**SOURCE PASSAGE**

>>

I am learning that when I hide myself in Christ like a child in his mother’s shoulder, He fights for me and gives me the courage to say and do things I might otherwise feel unworthy or incapable of doing. With Him holding me, I can be truly fearless, because I know the full weight of His love stands with me.
I don’t think everyone struggles in the way some of us do, the way that makes us do things like marry someone we know will be unkind because we don’t think we deserve kindness (which in a way is true but that’s an entirely different post). Many people struggle to see others as equally valuable; my dad posted a challenge on Facebook to view people as as one views oneself instead of objects in the world. I imagine many people have difficulty seeing others as whole, entire beings unto themselves.
People like me are not immune to valuing people too little; I’ve had moments of total horror looking back and realizing I had no clue who served me at the drive thru window or, worse, let my mom go home from watching Littlefoot without making eye contact with her even once. I can be selfish; I’m not saying that people who struggle in the particular way that I do aren’t selfish. We are, but our selfishness comes out differently.

<<

**RAW RECORDS**

>>

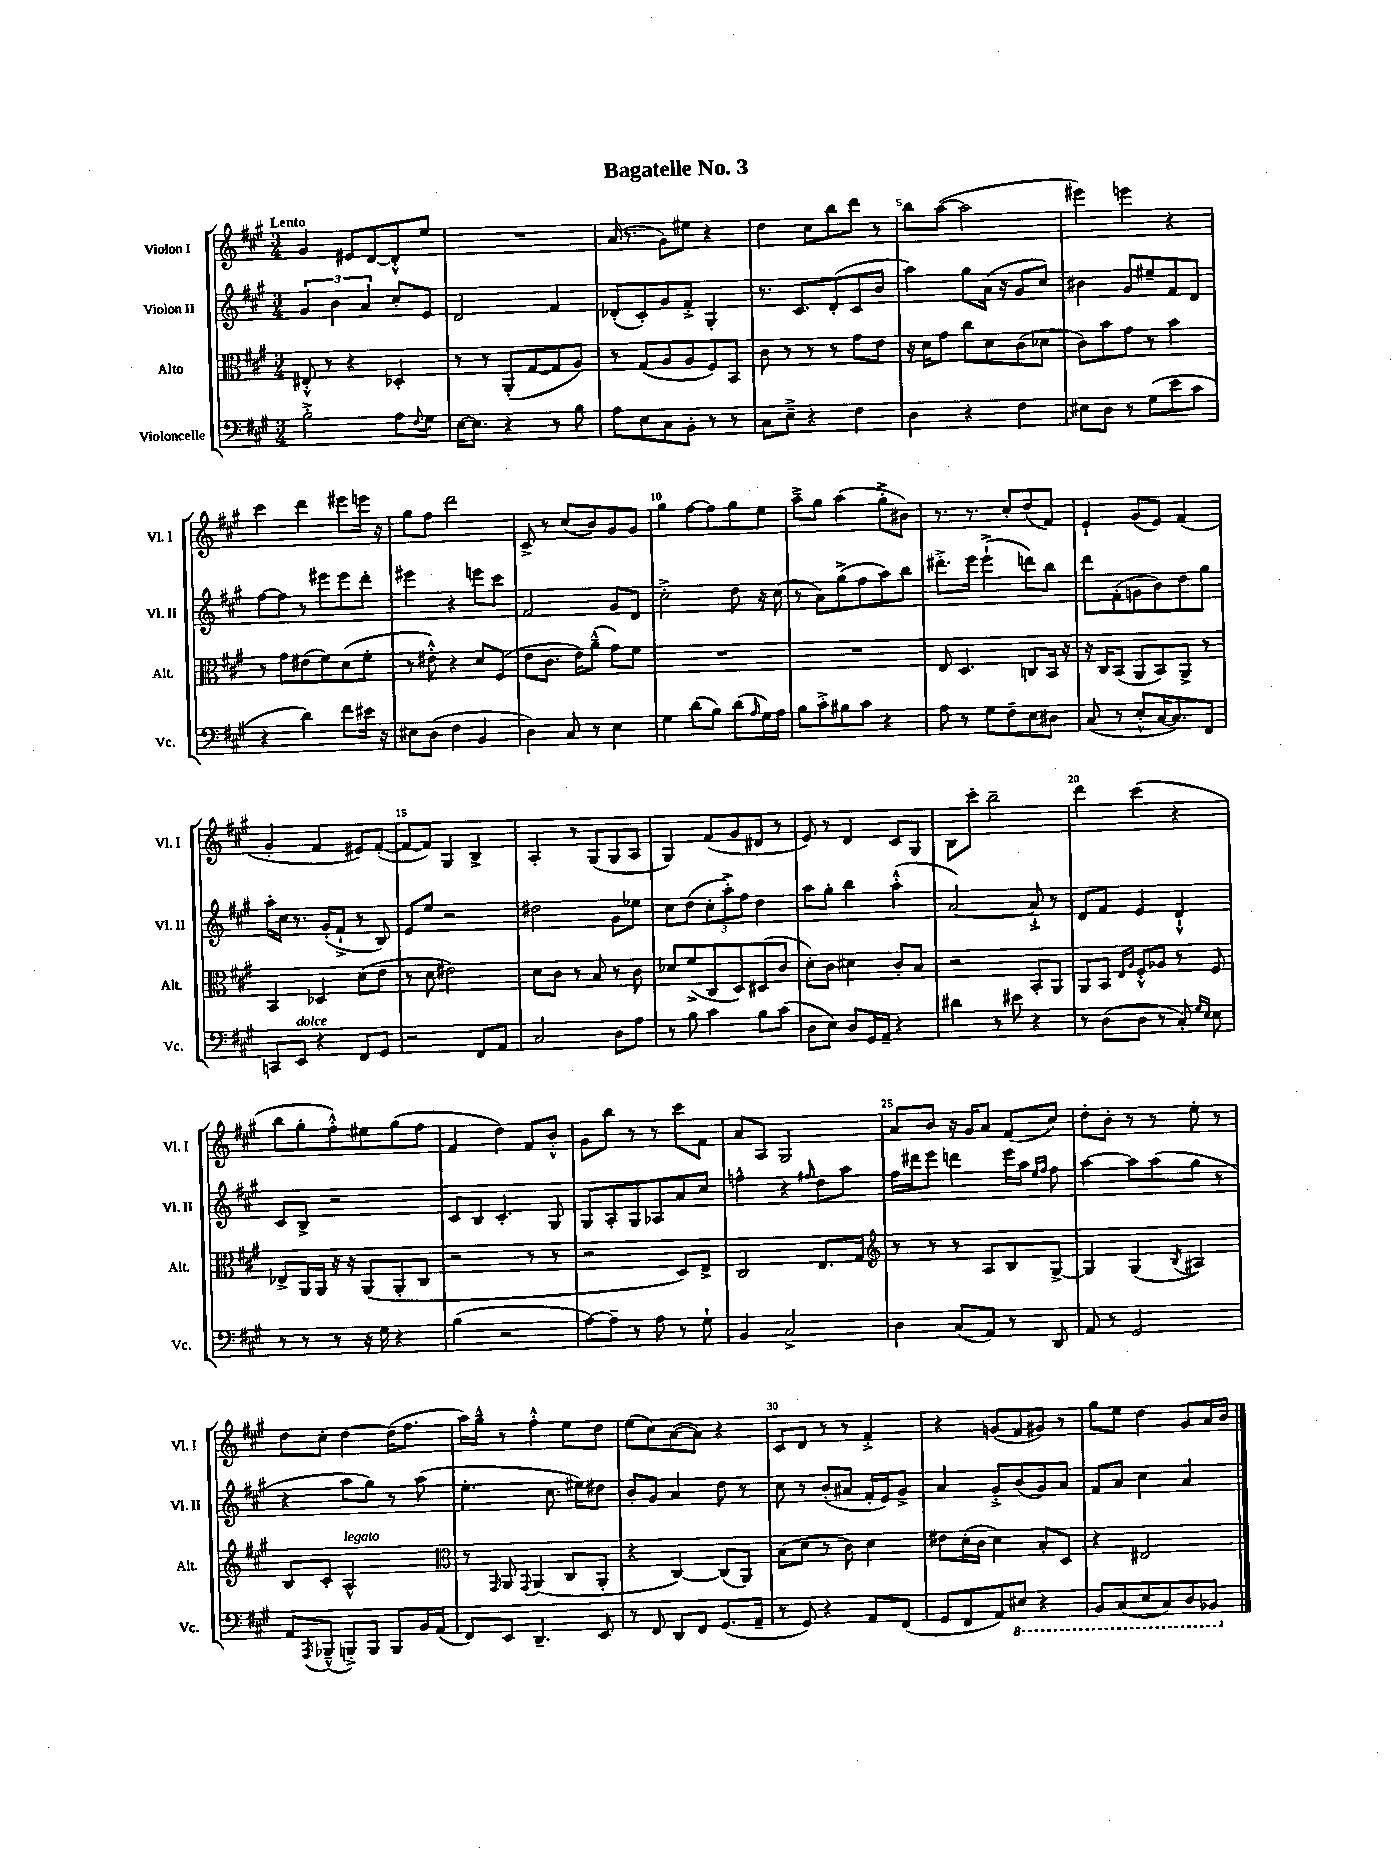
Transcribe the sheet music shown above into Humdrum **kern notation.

**kern	**kern	**kern	**kern
*staff4	*staff3	*staff2	*staff1
*clefF4	*clefC3	*clefG2	*clefG2
*k[f#c#g#]	*k[f#c#g#]	*k[f#c#g#]	*k[f#c#g#]
*M3/4	*M3/4	*M3/4	*M3/4
2B'^	8E#'^^	6g#	4g#
.	8r	.	.
.	.	6b	.
.	4r	.	8e#
.	.	6a	.
.	.	.	[8d
8A	4D-'	8cc#'	8d'^^]
8qqF#	.	.	.
8G#	.	8e	8ee
=	=	=	=
[16E	8r	2d	2.r
8.E]	.	.	.
.	8r	.	.
4r	(8AA'	.	.
.	[8G#	.	.
8r	8G#]	4f#	.
8B	8A)	.	.
=	=	=	=
8A	8r	(8d-'	(16a
.	.	.	8.r
8E	(8G#	8c#')	.
8C#	8A	8g#	8g#)
8BB'	8A	8f#'^	8ee#
8r	8F#)	4G#'	4r
8r	8BB	.	.
=	=	=	=
8C#	8c#	8.r	4dd
8E~^	8r	.	.
.	.	8.c#	.
4r	8r	.	8cc#
.	8r	(8d'	8bb
4F#	8g#	8c#	8ddd
.	8e	8b	8r
=	=	=	=
4D	16r	4aa)	8bb
.	16d	.	.
.	8g#	.	([8aa
4r	8cc#	8gg#	2aa]
.	8d	(16a	.
.	.	16r	.
4F#	(8c#	8g#	.
.	8d-	8cc#)	.
=	=	=	=
8E#	8c#)	4b#	4eee#)
8D	8b	.	.
8r	8g#	8g#	4eee
(8G#	8r	8ee#~	.
8e	4b	8f#	4r
8c#	.	8d	.
=	=	=	=
4r	8r	[8ff#	4ccc#
.	8g#	8ff#]	.
4d)	(8e#	8r	4ddd
.	8f#)	8eee#	.
8f#	(8d	8eee#	8eee#
16e#	8f#'	8ddd'	16eee
16r	.	.	16r
=	=	=	=
8E#	8r	4eee#	8gg#
(8D	8e#'^^)	.	8ff#
4F#	4r	4r	2ddd
4BB	8d	8eee	.
.	(8F#	8ccc#	.
=	=	=	=
4D)	8e	2f#	8c#^
.	8.c#	.	8r
8C#	.	.	(8cc#
.	16e)	.	.
8r	(8a~^^	.	8b)
4E	8g#)	8g#	8g#
.	8f#	8d	8g#
=	=	=	=
4G#	2.r	2cc#'^	4gg#
(8d	.	.	[8ff#
8B)	.	.	8ff#]
(8d	.	8dd	8gg#
16qqA	.	.	.
16G#)	.	16r	8ee
16A	.	(16cc#	.
=	=	=	=
8B	2.r	8r	8aa~^
8c#'^	.	8a)	8gg#
8B#	.	(8gg#^	(4aa
8c#	.	8ff#	.
4r	.	8aa)	8gg#'^
.	.	8bb	8b#)
=	=	=	=
8A	8E	8.ddd#'^	8.r
8r	4.D	.	.
.	.	16eee	8.r
8G#	.	(4eee`^	.
8F#~	.	.	8cc#'
8E	8C	8ddd)	(8dd
8D#	16BB	8bb	8f#)
.	16r	.	.
=	=	=	=
(8C#	16r	8ddd	4e`
.	16C#	.	.
8r	(8BB	(8f#'	.
8E'^^	8AA	8g	(8g#
[16C#	8BB)	8b)	8e)
8.C#])	.	.	.
.	8AA^	8dd	(4f#
8FF#	8r	8gg#	.
=	=	=	=
8CC	4BB	16aa'	4g#'
.	.	16cc#	.
8EE	.	8.r	.
4r	4D-	.	4f#
.	.	(16g#'	.
.	.	8f#`^	.
8FF#	(8d	8r	8e#)
8GG#	8e	8B)	([8f#'
=	=	=	=
2r	8r	8e	8f#_
.	8d	8ee	8f#])
.	2e#)	2r	4G#
8FF#	.	.	4B^
8AA	.	.	.
=	=	=	=
2C#	8d	2dd#	4A'
.	8c#	.	.
.	8r	.	8r
.	8B	.	(8G#
8D	8r	8g#	8G#
8A	8c#	8ee-	8A
=	=	=	=
8r	8d-	8cc#	4G#)
8B	(8f#^	(8dd	.
4c#	8C#	12cc#'	(8f#
.	.	12aa'^)	.
.	8D)	.	8g#
.	.	12ff#	.
8B	(8D#	4dd	8d#
(8c#	8c#	.	8r
=	=	=	=
8D	8d')	8aa	8e)
8E)	8c#	8gg#'	8r
8D	4d#	4bb	4d
16GG#	.	.	.
16AA~	.	.	.
4r	8c#'	(4aa'^^	8c#
.	8B	.	8G#
=	=	=	=
4d#	2r	[2a)	8B
.	.	.	8ccc#'
8r	.	.	2bb~
8e#	.	.	.
4r	8BB'	8a`^]	.
.	8AA	8r	.
=	=	=	=
8r	8AA	8d	4ddd
(8D	8BB	8f#	.
.	16qqE	.	.
.	16qqA	.	.
8D	8F#'^^	4e	(4ccc#
8r	8A-	.	.
8C#')	8r	4d`^^	4r
16qqG#	.	.	.
16qqE	.	.	.
8E	8F#	.	.
=	=	=	=
8r	8E-^	8c#	8bb
8r	16AA	8B^	8gg#'
.	16AA	.	.
8r	16r	2r	8ff#'^^)
.	16r	.	.
16r	(8AA	.	8ee#
16G#	.	.	.
4r	8AA'	.	(8gg#
.	8C#	.	8ff#
=	=	=	=
(4B	2r	8c#	4f#
.	.	8B	.
2r	.	4.c#'	4dd)
.	8r	.	8f#
.	8r	8G#	8b'^^
=	=	=	=
[8A)	2r	8G#	8g#
8A~]	.	8A'	8bb
8r	.	8G#	8r
8A	.	8A-	8r
8r	8D)	8a	8ccc#
8G#`	8E^	8cc#	8f#
=	=	=	=
4BB	2C#	4ff^^	8a
.	.	.	8A
2C#^	.	4r	2G#
.	.	16qqff#	.
.	8.E	8dd	.
.	.	8aa	.
.	16G#	.	.
=	=	=	=
*	*clefG2	*	*
4D	8r	16ff#	8a
.	.	16ddd#	.
.	8r	8eee	8b
(8C#	8r	4ddd	16r
.	.	.	16g#
8AA)	8A	.	8a
8r	8B	16eee	(8f#
.	.	16aa	.
.	.	16qqee	.
.	.	16qqff#	.
8DD	[8G#^	8ff#	8cc#)
=	=	=	=
8AA	4G#]	[4aa	8dd'
8r	.	.	8b'
2GG#	(4G#	8aa]	8r
.	.	(8aa	8r
.	8qB	.	.
.	4A#)	8gg#	8ee'
.	.	8r	8r
=	=	=	=
8AA	8B	4r	8dd
8qAAA	.	.	.
(8BBB-~^^	8c#'	.	8cc#'
8BBB'^)	2A^^	8aa	[4dd
8BBB	.	8gg#)	.
8BBB	.	8r	(16dd]
.	.	.	8.ff#
16BB	.	(8aa	.
(16AA	.	.	.
=	=	=	=
*	*clefC3	*	*
8FF#)	8r	4.ee'	16aa)
.	.	.	16gg#~^^
.	16qqGG#	.	.
8EE	8AA	.	8r
.	8qqGG#	.	.
4.DD~	(4AA	.	4ff#'^^
.	.	8.cc#	.
.	8C#	.	8ee
.	.	16ee#)	.
8EE	8AA'	8dd#	8dd
=	=	=	=
8r	4r	8b'	(8ee
8FF#	.	8g#	8cc#)
8DD	[4C#)	4a	([8a
8FF#	.	.	8a])
(8.GG#	(8C#]	8dd	4r
.	8AA)	8r	.
16AA~	.	.	.
=	=	=	=
8r	(8B	8cc#	8c#
8GG#)	8d	8r	8d
4r	8r	(8b'	8r
.	8c#)	8a#	8r
8AA	4d	16f#'	4f#'^
.	.	16e)	.
(8FF#	.	8g#^	.
=	=	=	=
8GG#	8e#	4a	4r
8FF#	(16d'	.	.
.	16c#	.	.
8AA)	4d)	8g#'^	(8g
8EE#	.	(8b	8f#
4r	8B'	8g#)	8g#)
.	8D	8a	8r
=	=	=	=
8BBB	4r	8f#	8gg#
(8CC#	.	8a	8ee
8EE	2E#	4cc#	4dd
8CC#)	.	.	.
8DD	.	4a	8g#
8BBB-	.	.	16a
.	.	.	16b
==	==	==	==
*-	*-	*-	*-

<<

**STATED EXERCISE 1**
In the passage on faith and self-worth, what challenge did the writer's dad post on Facebook?
**STATED EXERCISE 2**
Reproduce the section of the passage on faith and self-worth that opens with the words containing "I don’t think" and closes with "beings unto themselves.".

**TASK RESULT 1**
He challenged people to view others as they view themselves rather than as objects in the world.

**TASK RESULT 2**
I don’t think everyone struggles in the way some of us do, the way that makes us do things like marry someone we know will be unkind because we don’t think we deserve kindness (which in a way is true but that’s an entirely different post). Many people struggle to see others as equally valuable; my dad posted a challenge on Facebook to view people as as one views oneself instead of objects in the world. I imagine many people have difficulty seeing others as whole, entire beings unto themselves.